Noi abbiamo paura. Abbiamo paura di guardare negli occhi il terrore, tre anni dopo. Di guardare questa flotta di aerei piccoli che si abbatte su grattacieli minuscoli come le vite delle persone, nella cronaca quotidiana dell’Iraq.

Noi, che abbiamo negli occhi lo stupore di quell’impatto che entrò nelle nostre case, noi che non riusciamo a dimenticare la traiettoria silenziosa di quei corpi che si lanciavano nel vuoto, noi fatichiamo a riconoscere la stessa tragica spettacolarità nelle autobombe che aggiungono distruzione a uno scenario già distrutto, noi fatichiamo a chiederci cosa faremmo, se i sequestratori ci si presentassero con la loro promessa di odio, di umiliazione fatta di video e proclami, con le loro esecuzioni in punta di coltello: non ci lanceremmo piuttosto nel vuoto, anche noi, sagome sottili e disarticolate che abbandonano la vita che brucia ?

Noi abbiamo paura, per una ingenua convinzione che gli occhi socchiusi tengano lontano l’orrore, per risparmiare a noi stessi le verità. Noi che contavamo sulla simpatia e sulla umanità di Enzo Baldoni – saprà convincerli, scrivevano sui blog - noi, ci siamo chiesti come è stato ucciso Enzo Baldoni ? Lo sappiamo, noi, che un imam che si è limitato a chiederne la restituzione del corpo, è stato minacciato di morte?

E’ la logica del terrore, sempre, come fu persino a casa nostra: uccidevano i Walter Tobagi e gli Aldo Moro, uccidono i Marco Biagi, prima che i nemici in divisa: non c’è spazio per alcuna neutralità, non si calca la terra di nessuno.

Di chi è la terra irachena, oggi, a un anno e mezzo dalla fine della guerra ? C’è un governo nominato per consultazioni e dall’alto, ci sono gruppi vasti e popolari, come gli sciti di Moqtada, che vi si oppongono in armi, che sono riluttanti a entrare nella partita che conduce- che forse condurrà alle elezioni di gennaio.

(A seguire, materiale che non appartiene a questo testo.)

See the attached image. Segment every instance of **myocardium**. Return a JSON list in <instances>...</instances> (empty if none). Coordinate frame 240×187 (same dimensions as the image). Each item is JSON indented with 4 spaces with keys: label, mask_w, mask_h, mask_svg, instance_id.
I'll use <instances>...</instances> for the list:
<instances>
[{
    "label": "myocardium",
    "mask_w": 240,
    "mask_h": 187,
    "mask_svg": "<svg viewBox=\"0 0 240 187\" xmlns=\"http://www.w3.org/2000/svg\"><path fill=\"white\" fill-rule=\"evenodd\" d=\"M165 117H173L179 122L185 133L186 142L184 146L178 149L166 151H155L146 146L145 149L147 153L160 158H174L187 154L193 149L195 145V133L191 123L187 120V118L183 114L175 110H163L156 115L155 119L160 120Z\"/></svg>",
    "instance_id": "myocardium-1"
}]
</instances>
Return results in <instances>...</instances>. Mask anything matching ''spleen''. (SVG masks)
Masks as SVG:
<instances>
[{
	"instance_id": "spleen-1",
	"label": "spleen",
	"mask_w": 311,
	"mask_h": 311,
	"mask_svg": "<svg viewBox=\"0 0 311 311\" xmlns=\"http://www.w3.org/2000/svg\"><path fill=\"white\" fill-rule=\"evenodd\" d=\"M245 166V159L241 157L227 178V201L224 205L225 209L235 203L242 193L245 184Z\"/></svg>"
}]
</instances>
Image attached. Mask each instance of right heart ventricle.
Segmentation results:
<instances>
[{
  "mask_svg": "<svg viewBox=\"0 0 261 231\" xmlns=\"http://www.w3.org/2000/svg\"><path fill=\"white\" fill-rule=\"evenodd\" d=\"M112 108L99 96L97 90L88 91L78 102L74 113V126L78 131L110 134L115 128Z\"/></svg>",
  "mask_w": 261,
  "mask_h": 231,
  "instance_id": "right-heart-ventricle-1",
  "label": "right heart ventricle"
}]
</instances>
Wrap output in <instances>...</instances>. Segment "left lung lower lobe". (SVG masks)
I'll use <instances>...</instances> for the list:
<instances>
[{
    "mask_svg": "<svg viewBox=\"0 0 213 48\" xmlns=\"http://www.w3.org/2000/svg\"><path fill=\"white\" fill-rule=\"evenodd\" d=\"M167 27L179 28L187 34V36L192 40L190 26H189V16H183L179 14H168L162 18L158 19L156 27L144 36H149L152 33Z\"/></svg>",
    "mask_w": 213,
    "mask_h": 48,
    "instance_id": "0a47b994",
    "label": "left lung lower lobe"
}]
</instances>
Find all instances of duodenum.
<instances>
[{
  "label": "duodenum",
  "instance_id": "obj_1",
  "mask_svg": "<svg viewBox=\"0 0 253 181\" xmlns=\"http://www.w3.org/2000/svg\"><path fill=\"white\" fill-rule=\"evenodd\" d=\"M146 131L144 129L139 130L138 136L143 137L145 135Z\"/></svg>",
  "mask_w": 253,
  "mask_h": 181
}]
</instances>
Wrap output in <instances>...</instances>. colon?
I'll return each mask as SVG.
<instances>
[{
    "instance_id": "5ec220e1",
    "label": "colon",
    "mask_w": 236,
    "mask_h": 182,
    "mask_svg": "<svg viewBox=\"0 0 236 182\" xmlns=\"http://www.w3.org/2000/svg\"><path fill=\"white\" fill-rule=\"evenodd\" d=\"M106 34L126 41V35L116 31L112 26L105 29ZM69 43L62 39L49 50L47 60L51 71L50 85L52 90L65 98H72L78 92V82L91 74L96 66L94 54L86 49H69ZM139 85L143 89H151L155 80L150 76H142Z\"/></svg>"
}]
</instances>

C’è una galassia di gruppi terroristi, locali e stranieri, e in molte città – Falluja è il modello – godono di sostegno e appoggio, per simpatia e per paura. E c’è una maggioranza di iracheni che sta a guardare, che si lamenta per l’insicurezza, per la metastasi dei sequestri , per la lentezza della ricostruzione, per la disoccupazione, per la presenza sul terreno, di un’ America in divisa spesso dura, implacabile, e comunque più capace di rispondere colpo su colpo – bombardamenti su Falluja – che di mediare, convincere, come è successo a Samarra: truppe americane nel centro della città, dopo trattative con la guerriglia.

Ora noi possiamo guardare al passato in molti modi: dire, eccolo il risultato della guerra, la soluzione del problema si è rivelata peggio del problema, e accontentarci del fatto che il tempo ci abbia dato ragione. Oppure dire: ecco, questo è l’Iraq che sì, non aveva armi di distruzione di massa, che non fosse la distruzione di massa della sua propria gente, ma adesso quel che è in gioco è la costruzione di un paese dove a decidere è il voto, la costruzione di un paese che non sia un vespaio di terrore, e di umiliazione della sua gente.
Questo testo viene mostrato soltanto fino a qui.